Although the current inflationary pressure in the United States is relatively high, there are still epidemics and other factors that have affected the economy. However, the economic fundamentals of the United States are not bad, and the growth rate next year is expected to be about 2%, which is still relatively stable among the major economies in the world. Therefore, for the S&P 500, Nasdaq 100 and other indexes, looking forward to the performance of next year may be relatively optimistic.
In addition, due to the high proportion of listed companies' revenue in the mainland and the high participation of overseas investors in Hong Kong stocks, the fundamentals are closely related to the mainland economy, and the market activity is related to overseas liquidity. The recent optimization and adjustment of the mainland's epidemic prevention and control measures, the economic fundamentals are expected to be significantly restored, and overseas interest rate hikes are expected to slow down, so the Hong Kong stock market rebounded stronger under the superimposition of these two factors.
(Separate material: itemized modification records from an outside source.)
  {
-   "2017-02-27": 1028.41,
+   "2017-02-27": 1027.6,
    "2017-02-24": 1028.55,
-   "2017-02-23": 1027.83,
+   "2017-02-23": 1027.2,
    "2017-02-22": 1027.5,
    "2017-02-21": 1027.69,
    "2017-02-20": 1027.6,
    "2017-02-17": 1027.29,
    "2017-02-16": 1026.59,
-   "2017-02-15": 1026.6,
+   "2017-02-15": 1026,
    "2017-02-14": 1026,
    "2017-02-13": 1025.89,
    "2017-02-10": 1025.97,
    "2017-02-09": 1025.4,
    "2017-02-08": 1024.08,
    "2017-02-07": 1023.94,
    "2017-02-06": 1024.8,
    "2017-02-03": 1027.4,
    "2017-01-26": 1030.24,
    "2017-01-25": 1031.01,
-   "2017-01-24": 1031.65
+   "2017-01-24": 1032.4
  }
In particular, Hong Kong stock technology giants such as Tencent and Netease disclosed their latest financial reports, and their performance growth rate was better than market expectations. Recently, the People's Daily Online issued a document giving high recognition to China's game industry. The Press and Publication Administration released information on the approval of domestic online games in November. A total of 70 games were approved, including products from companies such as Tencent and NetEase.
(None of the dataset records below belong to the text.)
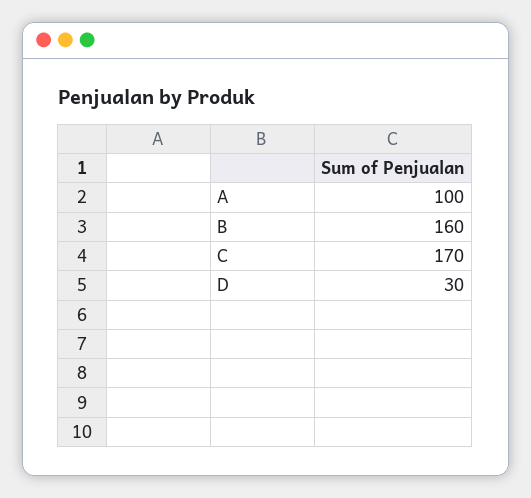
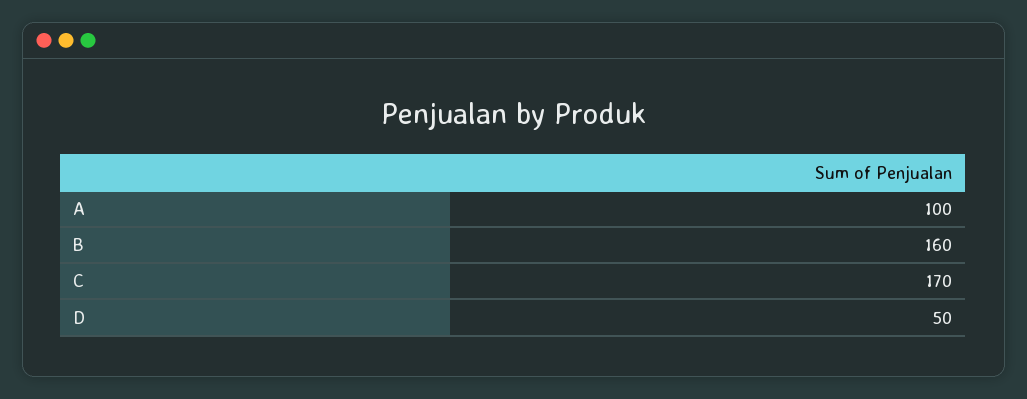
  {
    "A": 100,
    "B": 160,
    "C": 170,
-   "D": 30
+   "D": 50
  }

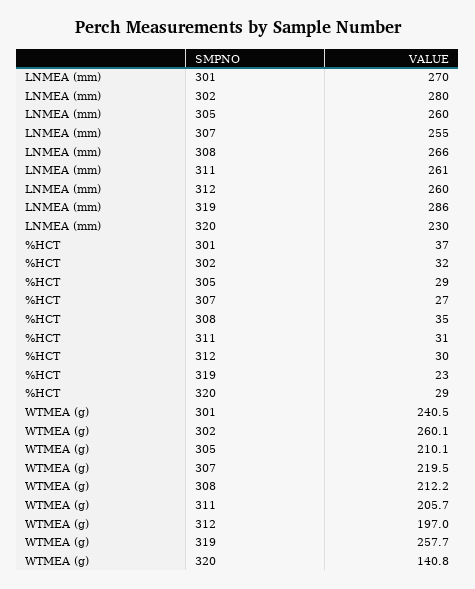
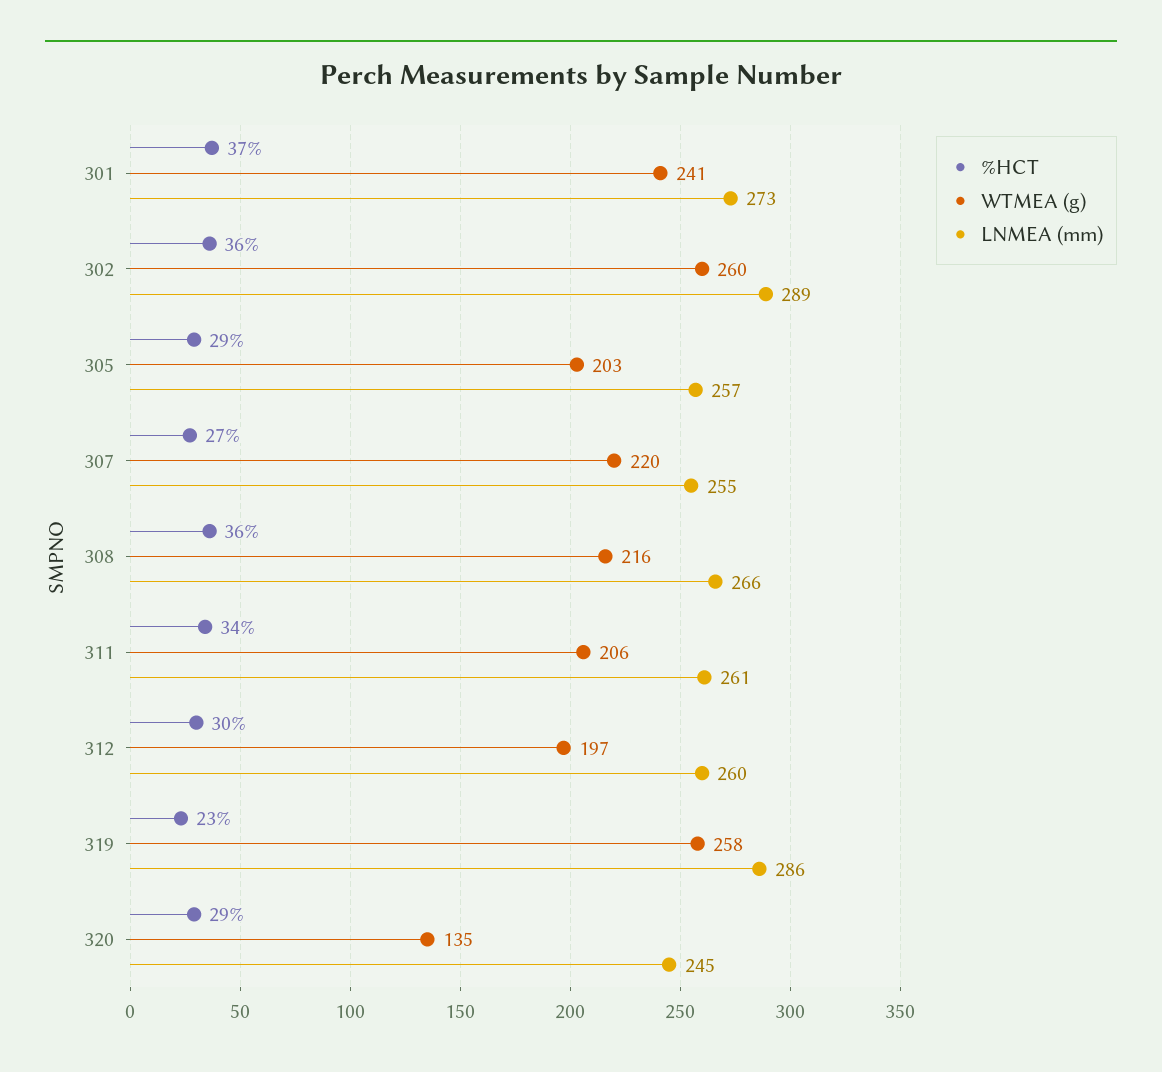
  {
    "LNMEA (mm)": {
-     "301": 270,
+     "301": 273,
-     "302": 280,
+     "302": 289,
-     "305": 260,
+     "305": 257,
      "307": 255,
      "308": 266,
      "311": 261,
      "312": 260,
      "319": 286,
-     "320": 230
+     "320": 245
    },
    "%HCT": {
      "301": 37,
-     "302": 32,
+     "302": 36,
      "305": 29,
      "307": 27,
-     "308": 35,
+     "308": 36,
-     "311": 31,
+     "311": 34,
      "312": 30,
      "319": 23,
      "320": 29
    },
    "WTMEA (g)": {
      "301": 240.5,
      "302": 260.1,
-     "305": 210.1,
+     "305": 203,
      "307": 219.5,
-     "308": 212.2,
+     "308": 216,
      "311": 205.7,
      "312": 197,
      "319": 257.7,
-     "320": 140.8
+     "320": 135
    }
  }

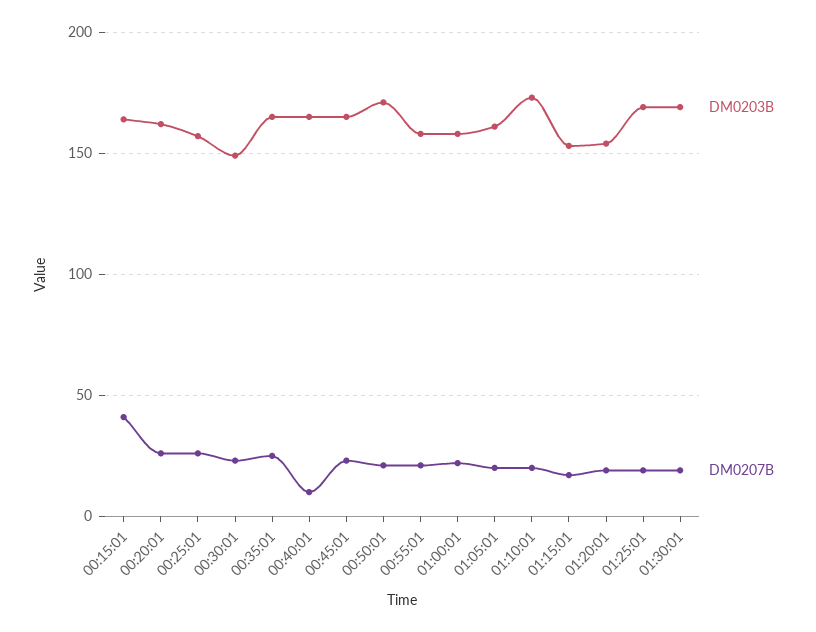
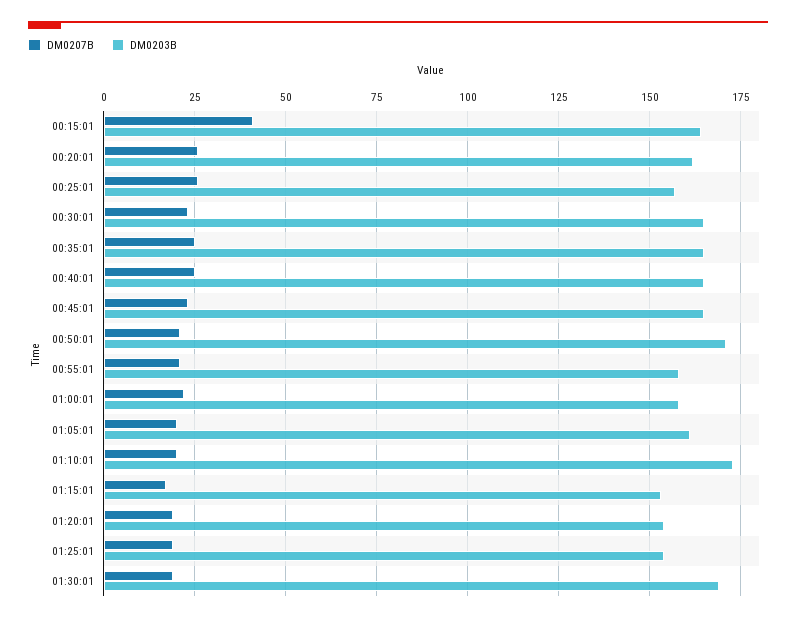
  {
    "DM0203B": {
      "00:15:01": 165,
      "00:20:01": 160,
      "00:25:01": 155,
-     "00:30:01": 150,
+     "00:30:01": 165,
      "00:35:01": 165,
      "00:40:01": 165,
      "00:45:01": 165,
      "00:50:01": 170,
      "00:55:01": 160,
      "01:00:01": 160,
      "01:05:01": 160,
      "01:10:01": 175,
      "01:15:01": 155,
      "01:20:01": 155,
-     "01:25:01": 170,
+     "01:25:01": 155,
      "01:30:01": 170
    },
    "DM0207B": {
      "00:15:01": 40,
      "00:20:01": 25,
      "00:25:01": 25,
      "00:30:01": 25,
      "00:35:01": 25,
-     "00:40:01": 10,
+     "00:40:01": 25,
      "00:45:01": 25,
      "00:50:01": 20,
      "00:55:01": 20,
      "01:00:01": 20,
      "01:05:01": 20,
      "01:10:01": 20,
      "01:15:01": 15,
      "01:20:01": 20,
      "01:25:01": 20,
      "01:30:01": 20
    }
  }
On the whole, from the perspective of future regulatory policies, domestic platform economic governance tends to return to normalization. Under the solid and feasible cost control strategy, the inflection point of the performance cycle of the Internet industry is expected to be established. At present, the allocation value of technology stocks in Hong Kong stocks is relatively high.
For A-shares, the drop in the U.S. dollar index is good for the rise in non-ferrous metal prices. Recently, the non-ferrous and mining industries have performed better. The international gold price has recently risen to above US$1,760 from a low of US$1,614 in September, and the price of gold has gradually switched to the logic of the marginal decline in the real yield rate of US bonds. Industrial metals such as copper and aluminum also benefited from the optimization of epidemic prevention and control and the recovery of demand under the support of real estate policies. Energy metals continued to be tense in supply and demand against the backdrop of high sales of new energy vehicles. Looking at the non-ferrous metal mining industry from various dimensions The outlook is bright.
In addition, the Fed's slowdown in interest rate hikes will also benefit technology growth stocks. Recently, the independent and controllable sectors represented by chips and Xinchuang have stepped out of the continuous market, and the bottom rebound has exceeded 20%. In the third quarter, Berkshire built a position to buy TSMC, with a market value of US$4.1 billion. Buffett bought a large amount of TSMC this time and directly promoted it to the top ten positions, showing that he is optimistic about the chip industry.
At present, the party and government credit creation is the first to start and continue to deepen. In the future, it will sink from provinces and cities to districts and counties, and expand from electronic documents to e-government affairs, which contains a broad market space. This year, Xinchuang, an industry in several key infrastructure fields, has been fully launched, and we can pay attention to investment opportunities in the computer software sector under the domestic substitution of basic hardware and software.